Autonomous vehicles offer a long-term solution to current driver shortage, but for now the transportation sector is dependent on humans and is short 80,000 drivers.
Competition for labor in the retail industry reached an unprecedented level this year and caused retailers to take extreme actions to fill open positions. Most notably, companies increased wages and expanded benefits, while some also resorted to paying signing bonuses to lure workers out of pandemic hibernation.
It didn’t help the situation that for much of the year, grocers were also competing against federal stimulus programs and extended unemployment benefits. That combination gave potential job-seekers a reason not to seek work and caused some retailers to alter operating hours or reduce service levels as they scrambled to fill positions. That’s a politically charged view that most retailers steer clear of expressing, but Walmart CEO Doug McMillion went there during a third-quarter investor call when asked to quantify the effects of the stimulus.
“It seems like the most pronounced thing we saw would be in hiring,” McMillon said. “Back when the stimulus dollars started to go away, the hiring situation changed faster. We saw people come back. In a matter of weeks, we were back to being staffed.”
Walmart, the nation’s largest private employer, managed to hire 200,000 people during the third quarter. If its experience is any indication, distortion in the labor market has eased, especially for retailers that offer the combination of advancement potential and increased overall compensation. Solving a labor-related challenge in another sector of the economy with a huge impact on retail won’t be as easy as paying a few dollars more an hour, however.
I’m talking about the supply chain — not the port situation that gets all of the attention and has more of an impact on general merchandise, but the domestic trucking piece. There’s been a driver shortage building for more than a decade in the transportation sector, due to the fact that truck driving isn’t the most appealing of professions for younger folks, and older drivers are retiring. Changes to hours-of-service rules and the introduction of electronic recordkeeping haven’t helped the situation.
Here’s how bad it is: The trucking industry is currently short 80,000 drivers, according to Chris Spear, president and CEO of the American Trucking Associations (ATA), the nation’s largest trade organization representing the trucking industry. Testifying this past Nov. 17 before the U.S. House Committee on Transportation and Infrastructure on the topic of “A Further Look at North American Supply Chain Challenges,” Spear shared a sobering message as he made the case for modernizing regulations and making targeted investments to attract a new, diverse generation of drivers and supply chain workers to the transportation industry.
“Without substantial action, by 2030 and at current trends, the driver shortage could grow to 160,000,” Spear warned. “Overall, nearly 1 million new drivers will need to be trained and hired in the next decade to keep pace with increasing consumer demand and an aging workforce.”
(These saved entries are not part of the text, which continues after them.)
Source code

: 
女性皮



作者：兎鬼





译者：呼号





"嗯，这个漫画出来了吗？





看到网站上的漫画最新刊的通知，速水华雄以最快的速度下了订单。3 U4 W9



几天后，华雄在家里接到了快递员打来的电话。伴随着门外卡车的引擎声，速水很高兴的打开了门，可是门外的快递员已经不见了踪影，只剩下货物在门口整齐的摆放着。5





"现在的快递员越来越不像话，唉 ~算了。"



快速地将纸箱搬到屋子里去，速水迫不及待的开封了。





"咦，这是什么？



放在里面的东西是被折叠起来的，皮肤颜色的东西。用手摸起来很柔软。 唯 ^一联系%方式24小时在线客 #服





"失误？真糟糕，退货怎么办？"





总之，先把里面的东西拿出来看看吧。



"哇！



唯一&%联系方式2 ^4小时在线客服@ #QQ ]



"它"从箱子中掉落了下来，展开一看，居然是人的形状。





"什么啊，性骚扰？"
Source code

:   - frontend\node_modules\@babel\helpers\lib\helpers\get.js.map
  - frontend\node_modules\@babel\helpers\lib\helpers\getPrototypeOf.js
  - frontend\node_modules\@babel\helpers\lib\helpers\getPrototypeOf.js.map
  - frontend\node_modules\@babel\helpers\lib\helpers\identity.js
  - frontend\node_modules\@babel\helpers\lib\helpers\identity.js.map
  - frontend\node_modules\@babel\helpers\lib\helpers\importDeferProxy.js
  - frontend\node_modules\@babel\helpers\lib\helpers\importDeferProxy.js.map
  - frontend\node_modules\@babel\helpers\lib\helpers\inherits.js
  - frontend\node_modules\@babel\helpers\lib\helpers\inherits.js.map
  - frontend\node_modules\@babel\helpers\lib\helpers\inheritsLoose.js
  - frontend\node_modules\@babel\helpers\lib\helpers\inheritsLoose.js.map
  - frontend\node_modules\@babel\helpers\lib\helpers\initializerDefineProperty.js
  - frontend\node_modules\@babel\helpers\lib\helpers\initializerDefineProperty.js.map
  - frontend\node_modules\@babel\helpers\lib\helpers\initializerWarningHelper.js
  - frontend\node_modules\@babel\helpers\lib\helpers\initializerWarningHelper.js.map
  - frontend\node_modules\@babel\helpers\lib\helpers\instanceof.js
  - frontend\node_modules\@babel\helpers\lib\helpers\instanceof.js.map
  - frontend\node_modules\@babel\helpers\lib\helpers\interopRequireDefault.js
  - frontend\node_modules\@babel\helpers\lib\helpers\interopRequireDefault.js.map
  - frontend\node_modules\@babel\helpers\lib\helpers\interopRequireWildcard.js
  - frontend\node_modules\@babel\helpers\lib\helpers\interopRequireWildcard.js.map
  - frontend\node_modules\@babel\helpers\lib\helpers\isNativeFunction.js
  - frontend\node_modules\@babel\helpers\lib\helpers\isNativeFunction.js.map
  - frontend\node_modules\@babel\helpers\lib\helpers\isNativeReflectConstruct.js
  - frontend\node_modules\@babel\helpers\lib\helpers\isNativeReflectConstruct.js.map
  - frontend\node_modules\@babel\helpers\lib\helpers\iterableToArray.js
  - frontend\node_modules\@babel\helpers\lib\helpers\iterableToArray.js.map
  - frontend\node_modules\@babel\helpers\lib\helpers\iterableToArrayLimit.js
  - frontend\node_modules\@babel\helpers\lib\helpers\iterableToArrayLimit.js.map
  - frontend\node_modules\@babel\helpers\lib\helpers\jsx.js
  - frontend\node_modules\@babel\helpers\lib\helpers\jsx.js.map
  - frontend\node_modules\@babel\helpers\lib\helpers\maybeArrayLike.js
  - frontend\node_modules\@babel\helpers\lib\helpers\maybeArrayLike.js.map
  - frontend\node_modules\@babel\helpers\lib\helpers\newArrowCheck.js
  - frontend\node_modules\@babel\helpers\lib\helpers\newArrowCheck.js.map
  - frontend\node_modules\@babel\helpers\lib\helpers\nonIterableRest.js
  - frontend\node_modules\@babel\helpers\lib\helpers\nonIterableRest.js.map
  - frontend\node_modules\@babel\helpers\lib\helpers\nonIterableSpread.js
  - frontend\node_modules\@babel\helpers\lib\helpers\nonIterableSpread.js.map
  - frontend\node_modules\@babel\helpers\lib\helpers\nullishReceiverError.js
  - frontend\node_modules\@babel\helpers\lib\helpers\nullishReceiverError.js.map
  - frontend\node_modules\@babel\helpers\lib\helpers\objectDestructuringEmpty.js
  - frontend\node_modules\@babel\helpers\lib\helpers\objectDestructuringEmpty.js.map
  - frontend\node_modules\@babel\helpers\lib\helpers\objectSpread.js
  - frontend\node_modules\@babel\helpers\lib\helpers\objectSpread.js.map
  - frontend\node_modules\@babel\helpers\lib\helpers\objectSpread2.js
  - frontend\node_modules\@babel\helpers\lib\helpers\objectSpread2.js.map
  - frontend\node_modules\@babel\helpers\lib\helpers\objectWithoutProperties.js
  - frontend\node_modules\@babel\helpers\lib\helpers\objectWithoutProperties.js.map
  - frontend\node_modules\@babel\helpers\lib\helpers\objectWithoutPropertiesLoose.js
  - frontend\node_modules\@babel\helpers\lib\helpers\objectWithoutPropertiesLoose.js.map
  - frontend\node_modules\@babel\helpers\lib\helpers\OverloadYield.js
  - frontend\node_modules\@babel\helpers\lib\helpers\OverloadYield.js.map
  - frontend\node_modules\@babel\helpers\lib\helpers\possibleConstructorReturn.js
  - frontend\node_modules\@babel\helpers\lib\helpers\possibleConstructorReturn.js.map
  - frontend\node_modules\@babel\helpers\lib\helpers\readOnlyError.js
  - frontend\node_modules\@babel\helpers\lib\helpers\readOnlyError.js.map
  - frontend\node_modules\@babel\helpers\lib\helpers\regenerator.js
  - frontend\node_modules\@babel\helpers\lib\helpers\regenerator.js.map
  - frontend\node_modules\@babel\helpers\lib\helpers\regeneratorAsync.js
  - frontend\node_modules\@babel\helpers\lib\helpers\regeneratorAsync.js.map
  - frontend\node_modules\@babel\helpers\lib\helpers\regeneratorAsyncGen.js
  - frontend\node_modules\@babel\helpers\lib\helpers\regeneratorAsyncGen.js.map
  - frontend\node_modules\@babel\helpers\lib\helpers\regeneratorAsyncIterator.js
The trucking industry moves an estimated 70% of the nation’s freight tonnage every year, and over the next decade, ATA projects that trucks will need to move 2.4 billion more tons of freight than they do currently.
Changes to federal regulations could make trucking more attractive and autonomous vehicles offer long-term potential, but be prepared for a challenging 2022 in terms of cost and the timely delivery of goods. There aren’t enough people willing to get behind the wheel and move product from point A to point B, and an end to the pandemic won’t change that situation.